In today’s post, we are continuing a discussion we started last week about buy-sell agreements. If you co-own a business with one or more people, the company should be able to survive and experience minimal disruption if one of the partners can no longer retain a stake in the business. Buy-sell agreements are written with those goals in mind.
There are many events that can trigger a buy-sell agreement, and we will discuss six of the most common today. The specific ones you choose may depend on the life circumstances of the co-owners (shareholders) involved.
The first are circumstances that are both sudden and tragic, including death and disability. In the case of one shareholder’s death, a buy-sell agreement can ensure that his heirs are compensated but that the shares stay within the company. For disability, make sure to define what constitutes a disability for purposes of business operations.

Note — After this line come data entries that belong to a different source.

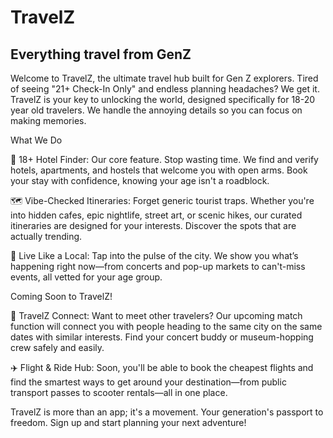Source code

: # TravelZ

## Everything travel from GenZ

Welcome to TravelZ, the ultimate travel hub built for Gen Z explorers. Tired of seeing "21+ Check-In Only" and endless planning headaches? We get it. TravelZ is your key to unlocking the world, designed specifically for 18-20 year old travelers. We handle the annoying details so you can focus on making memories.

What We Do

🏨 18+ Hotel Finder: Our core feature. Stop wasting time. We find and verify hotels, apartments, and hostels that welcome you with open arms. Book your stay with confidence, knowing your age isn't a roadblock.

🗺️ Vibe-Checked Itineraries: Forget generic tourist traps. Whether you're into hidden cafes, epic nightlife, street art, or scenic hikes, our curated itineraries are designed for your interests. Discover the spots that are actually trending.

🎉 Live Like a Local: Tap into the pulse of the city. We show you what’s happening right now—from concerts and pop-up markets to can't-miss events, all vetted for your age group.

Coming Soon to TravelZ!

🤝 TravelZ Connect: Want to meet other travelers? Our upcoming match function will connect you with people heading to the same city on the same dates with similar interests. Find your concert buddy or museum-hopping crew safely and easily.

✈️ Flight & Ride Hub: Soon, you'll be able to book the cheapest flights and find the smartest ways to get around your destination—from public transport passes to scooter rentals—all in one place.

TravelZ is more than an app; it's a movement. Your generation's passport to freedom. Sign up and start planning your next adventure!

The second set of circumstances are more predictable and often come with more notice. They include retirement and termination of employment (both quitting the company and being fired). In short, if an employee-shareholder’s work with the company needs to come to an end, a buy-sell agreement can reduce the volatility caused by the departure and reduce the potential for conflict and animosity.
Finally, the last two circumstances are very personal problems that could jeopardize the health and stability of the business. They include personal bankruptcy and divorce. In the event of personal bankruptcy, a buy-sell agreement could prevent the shareholder’s shares from being distributed to creditors. In divorce, an agreement could prevent a shareholder’s spouse from obtaining a stake in the company.
Like any business-related legal documents, buy-sell agreements are only effective if they are enforceable. As such, they should be crafted carefully and with the help of an experienced business law attorney.